→ **Available data**:
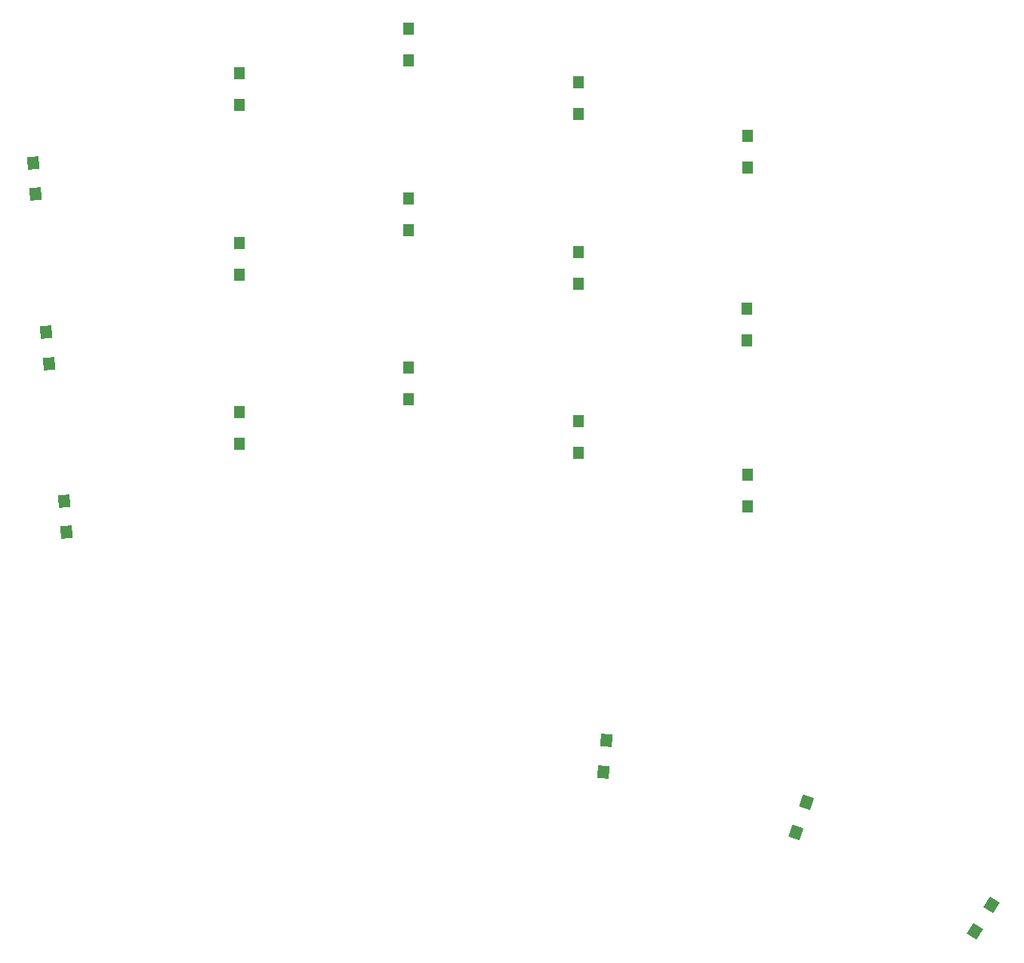
<source format=gbr>
%TF.GenerationSoftware,KiCad,Pcbnew,7.0.7*%
%TF.CreationDate,2023-11-23T18:26:16-07:00*%
%TF.ProjectId,TypestationX - Left,54797065-7374-4617-9469-6f6e58202d20,rev?*%
%TF.SameCoordinates,Original*%
%TF.FileFunction,Paste,Top*%
%TF.FilePolarity,Positive*%
%FSLAX46Y46*%
G04 Gerber Fmt 4.6, Leading zero omitted, Abs format (unit mm)*
G04 Created by KiCad (PCBNEW 7.0.7) date 2023-11-23 18:26:16*
%MOMM*%
%LPD*%
G01*
G04 APERTURE LIST*
G04 Aperture macros list*
%AMRotRect*
0 Rectangle, with rotation*
0 The origin of the aperture is its center*
0 $1 length*
0 $2 width*
0 $3 Rotation angle, in degrees counterclockwise*
0 Add horizontal line*
21,1,$1,$2,0,0,$3*%
G04 Aperture macros list end*
%ADD10R,1.300000X1.400000*%
%ADD11RotRect,1.400000X1.300000X275.000000*%
%ADD12RotRect,1.400000X1.300000X264.000000*%
%ADD13RotRect,1.400000X1.300000X251.000000*%
%ADD14RotRect,1.400000X1.300000X238.000000*%
G04 APERTURE END LIST*
D10*
%TO.C,D14*%
X88900000Y-97378631D03*
X88900000Y-93828631D03*
%TD*%
%TO.C,D4*%
X88900000Y-59378631D03*
X88900000Y-55828631D03*
%TD*%
D11*
%TO.C,D6*%
X29537658Y-87345984D03*
X29228256Y-83809492D03*
%TD*%
D12*
%TO.C,D16*%
X91668111Y-133199339D03*
X92039187Y-129668787D03*
%TD*%
D10*
%TO.C,D7*%
X50900000Y-77378631D03*
X50900000Y-73828631D03*
%TD*%
%TO.C,D13*%
X69900000Y-91378631D03*
X69900000Y-87828631D03*
%TD*%
D11*
%TO.C,D1*%
X28054701Y-68368246D03*
X27745299Y-64831754D03*
%TD*%
D13*
%TO.C,D17*%
X113333093Y-139953595D03*
X114488859Y-136597005D03*
%TD*%
D10*
%TO.C,D10*%
X107823227Y-84774079D03*
X107823227Y-81224079D03*
%TD*%
%TO.C,D5*%
X107900000Y-65375000D03*
X107900000Y-61825000D03*
%TD*%
%TO.C,D15*%
X107900000Y-103378631D03*
X107900000Y-99828631D03*
%TD*%
%TO.C,D12*%
X50900000Y-96375000D03*
X50900000Y-92825000D03*
%TD*%
%TO.C,D8*%
X69900000Y-72378631D03*
X69900000Y-68828631D03*
%TD*%
%TO.C,D2*%
X50900000Y-58375000D03*
X50900000Y-54825000D03*
%TD*%
%TO.C,D9*%
X88900000Y-78378631D03*
X88900000Y-74828631D03*
%TD*%
D14*
%TO.C,D18*%
X133319754Y-151079679D03*
X135200968Y-148069109D03*
%TD*%
D11*
%TO.C,D11*%
X31533994Y-106304104D03*
X31224592Y-102767612D03*
%TD*%
D10*
%TO.C,D3*%
X69900000Y-53378631D03*
X69900000Y-49828631D03*
%TD*%
M02*

</source>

→ **Your assignment**: Keep the pictures out and print all the records exactly as they are.

→ **Reply**:
<source format=gbr>
%TF.GenerationSoftware,KiCad,Pcbnew,7.0.7*%
%TF.CreationDate,2023-11-23T18:26:16-07:00*%
%TF.ProjectId,TypestationX - Left,54797065-7374-4617-9469-6f6e58202d20,rev?*%
%TF.SameCoordinates,Original*%
%TF.FileFunction,Paste,Top*%
%TF.FilePolarity,Positive*%
%FSLAX46Y46*%
G04 Gerber Fmt 4.6, Leading zero omitted, Abs format (unit mm)*
G04 Created by KiCad (PCBNEW 7.0.7) date 2023-11-23 18:26:16*
%MOMM*%
%LPD*%
G01*
G04 APERTURE LIST*
G04 Aperture macros list*
%AMRotRect*
0 Rectangle, with rotation*
0 The origin of the aperture is its center*
0 $1 length*
0 $2 width*
0 $3 Rotation angle, in degrees counterclockwise*
0 Add horizontal line*
21,1,$1,$2,0,0,$3*%
G04 Aperture macros list end*
%ADD10R,1.300000X1.400000*%
%ADD11RotRect,1.400000X1.300000X275.000000*%
%ADD12RotRect,1.400000X1.300000X264.000000*%
%ADD13RotRect,1.400000X1.300000X251.000000*%
%ADD14RotRect,1.400000X1.300000X238.000000*%
G04 APERTURE END LIST*
D10*
%TO.C,D14*%
X88900000Y-97378631D03*
X88900000Y-93828631D03*
%TD*%
%TO.C,D4*%
X88900000Y-59378631D03*
X88900000Y-55828631D03*
%TD*%
D11*
%TO.C,D6*%
X29537658Y-87345984D03*
X29228256Y-83809492D03*
%TD*%
D12*
%TO.C,D16*%
X91668111Y-133199339D03*
X92039187Y-129668787D03*
%TD*%
D10*
%TO.C,D7*%
X50900000Y-77378631D03*
X50900000Y-73828631D03*
%TD*%
%TO.C,D13*%
X69900000Y-91378631D03*
X69900000Y-87828631D03*
%TD*%
D11*
%TO.C,D1*%
X28054701Y-68368246D03*
X27745299Y-64831754D03*
%TD*%
D13*
%TO.C,D17*%
X113333093Y-139953595D03*
X114488859Y-136597005D03*
%TD*%
D10*
%TO.C,D10*%
X107823227Y-84774079D03*
X107823227Y-81224079D03*
%TD*%
%TO.C,D5*%
X107900000Y-65375000D03*
X107900000Y-61825000D03*
%TD*%
%TO.C,D15*%
X107900000Y-103378631D03*
X107900000Y-99828631D03*
%TD*%
%TO.C,D12*%
X50900000Y-96375000D03*
X50900000Y-92825000D03*
%TD*%
%TO.C,D8*%
X69900000Y-72378631D03*
X69900000Y-68828631D03*
%TD*%
%TO.C,D2*%
X50900000Y-58375000D03*
X50900000Y-54825000D03*
%TD*%
%TO.C,D9*%
X88900000Y-78378631D03*
X88900000Y-74828631D03*
%TD*%
D14*
%TO.C,D18*%
X133319754Y-151079679D03*
X135200968Y-148069109D03*
%TD*%
D11*
%TO.C,D11*%
X31533994Y-106304104D03*
X31224592Y-102767612D03*
%TD*%
D10*
%TO.C,D3*%
X69900000Y-53378631D03*
X69900000Y-49828631D03*
%TD*%
M02*

</source>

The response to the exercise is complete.